Ungarns Ministerpräsident Viktor Orban hat schon vier kritische Medien aufgelöst, sagt die sozialdemokratische Oppositionschefin Agnes Kunhalmi im Interview. Bei den nächsten Wahlen 2022 will sie „nicht nur die Regierung, sondern auch das System ändern“.
Seit elf Jahren ist Viktor Orbán mit seiner rechtspopulistischen Partei FIDESZ in Ungarn an der Macht. Einige Nicht-Regierungsparteien haben sich zu einer sogenannten „demokratischen Opposition“ zusammengeschlossen. Sie wollen bei den nächsten Parlamentswahlen 2022 die Mehrheit erobern.
Der größte Oppositions-Block ist jener aus der sozialdemokratischen Partei MSZP und Ungarns Grünen. Die MSZP-Parteichefin Ágnes Kunhalmi sagt im NeueZeit-Interview: „Wir wollen nicht nur die Regierung, sondern auch das System ändern.“ Sollte Orban die Wahlen 2022 wieder gewinnen, drohen dem Land „noch aggressivere Maßnahmen“.
NeueZeit: Ungarns Ministerpräsident Viktor Orbán regiert Ungarn immer autoritärer. Die Demokratie wird schrittweise abgebaut, kritische Stimmen eingeschüchtert. Können Sie offen und ehrlich mit uns sprechen, ohne Nachteile befürchten zu müssen?
Ágnes Kunhalmi: Orbán baut die Demokratie tatsächlich Schritt für Schritt ab. Oppositionspolitiker können offen mit der ausländischen Presse sprechen, werden aber von den regierungsnahen Medien oft als Feinde Ungarns oder Verräter der Nation bezeichnet. Gleichzeitig tut die Regierung alles in ihrer Macht Stehende, um die Möglichkeiten von Oppositions-Abgeordneten im Parlament oder in öffentlichen Institutionen zu minimieren.
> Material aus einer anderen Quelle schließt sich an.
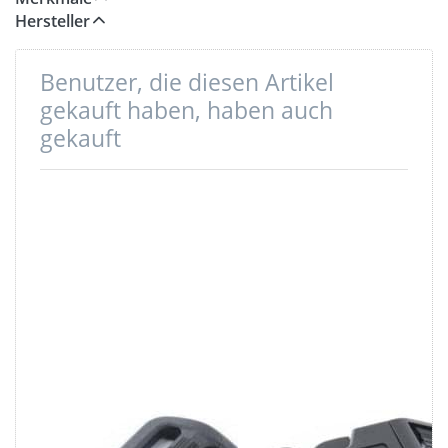
Hersteller
Benutzer, die diesen Artikel
gekauft haben, haben auch
gekauft
Regulator aus
Gebogener
Nylon - 25mm
Steckschließer -
Durchlass - 50
25mm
„Reporter ohne Grenzen“ reiht Ungarn im Pressefreiheits-Ranking nur mehr auf Platz 92. Würde eine ungarische Zeitung abdrucken, was Sie hier über Orban und seine FIDESZ sagen?
Das würde sie immer noch tun, ja. Allerdings versucht die Regierung, kritische Medien schrittweise aufzulösen – so hat sie es mit origo.hu, index.hu, Népszabadság und Klubrádió gemacht. Die kritischen Medien, die noch existieren, stehen definitiv unter Druck. Die Regierung versucht, sie einzuschüchtern und bedroht sie immer wieder. Noch aggressivere Maßnahmen sind zu erwarten, wenn der Fidesz die Wahlen 2022 gewinnen sollte.
Orban ist seit elf Jahren an der Macht, unter ihm entwickelt sich das Land immer weiter von Europa weg. Wo wird Ungarn in fünf Jahren stehen?
Wenn die demokratische Opposition die Wahlen im Jahr 2022 gewinnt, wird Ungarn definitiv eine Rolle bei der progressiven Reform der EU spielen, vor allem bei der Integration. Andernfalls würde Orban seine Politik der Kehrtwende auf dem Weg der Integration fortsetzen – im Bündnis mit anderen rechten und rechtsradikalen Kräften.
Wenn es nach Ihrer sozialdemokratischen Partei MSZP geht: Was muss sich in Ungarn ändern?
Die demokratische Opposition, und in ihr die MSZP, will nicht nur die Regierung, sondern auch das System ändern. Das würde radikale Änderungen in mehreren Bereichen bedeuten. Die wichtigsten drei sind: das Verfassungssystem, Bildung und Steuern, aber auch im Gesundheitswesen und bei den Pensionen sind große Reformen erforderlich.